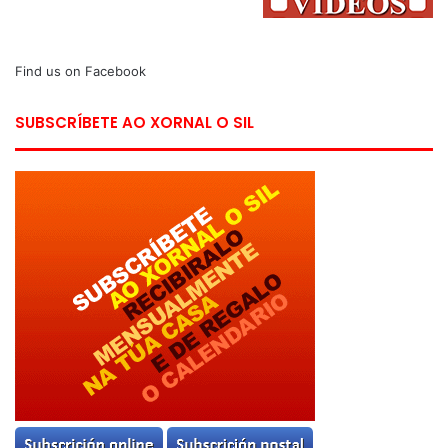
Find us on Facebook
SUBSCRÍBETE AO XORNAL O SIL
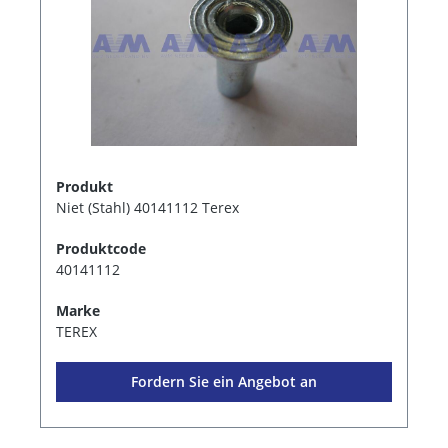
Produkt
Niet (Stahl) 40141112 Terex
Produktcode
40141112
Marke
TEREX
Fordern Sie ein Angebot an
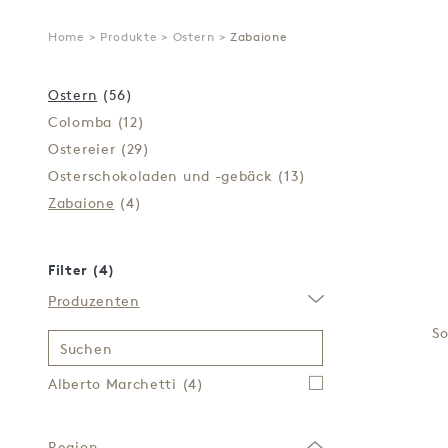
Home
>
Produkte
>
Ostern
>
Zabaione
Ostern
(56)
Colomba
(12)
Ostereier
(29)
Osterschokoladen und -gebäck
(13)
Zabaione
(4)
Filter (4)
Produzenten
So
Suchen
Alberto Marchetti
(4)
Region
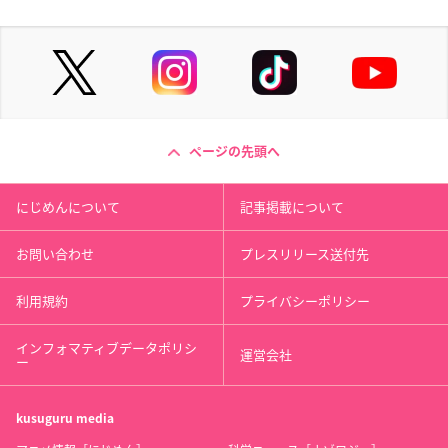
ページの先頭へ
にじめんについて
記事掲載について
お問い合わせ
プレスリリース送付先
利用規約
プライバシーポリシー
インフォマティブデータポリシ
運営会社
ー
kusuguru
media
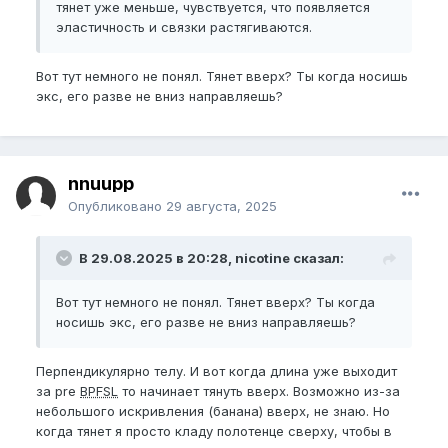
тянет уже меньше, чувствуется, что появляется
эластичность и связки растягиваются.
Вот тут немного не понял. Тянет вверх? Ты когда носишь
экс, его разве не вниз направляешь?
nnuupp
Опубликовано
29 августа, 2025
В 29.08.2025 в 20:28, nicotine сказал:
Вот тут немного не понял. Тянет вверх? Ты когда
носишь экс, его разве не вниз направляешь?
Перпендикулярно телу. И вот когда длина уже выходит
за pre
BPFSL
то начинает тянуть вверх. Возможно из-за
небольшого искривления (банана) вверх, не знаю. Но
когда тянет я просто кладу полотенце сверху, чтобы в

####

## Assigned task
Rewrite the text of all the entries, putting "Pasqua" wherever "Ostern" appears and changing nothing else. Leave the pictures out of your answer.

## Expected answer
Find us on Facebook
SUBSCRÍBETE AO XORNAL O SIL
Produkt
Niet (Stahl) 40141112 Terex
Produktcode
40141112
Marke
TEREX
Fordern Sie ein Angebot an
Home
>
Produkte
>
Pasqua
>
Zabaione
Pasqua
(56)
Colomba
(12)
Ostereier
(29)
Osterschokoladen und -gebäck
(13)
Zabaione
(4)
Filter (4)
Produzenten
So
Suchen
Alberto Marchetti
(4)
Region
ページの先頭へ
にじめんについて
記事掲載について
お問い合わせ
プレスリリース送付先
利用規約
プライバシーポリシー
インフォマティブデータポリシ
運営会社
ー
kusuguru
media
тянет уже меньше, чувствуется, что появляется
эластичность и связки растягиваются.
Вот тут немного не понял. Тянет вверх? Ты когда носишь
экс, его разве не вниз направляешь?
nnuupp
Опубликовано
29 августа, 2025
В 29.08.2025 в 20:28, nicotine сказал:
Вот тут немного не понял. Тянет вверх? Ты когда
носишь экс, его разве не вниз направляешь?
Перпендикулярно телу. И вот когда длина уже выходит
за pre
BPFSL
то начинает тянуть вверх. Возможно из-за
небольшого искривления (банана) вверх, не знаю. Но
когда тянет я просто кладу полотенце сверху, чтобы в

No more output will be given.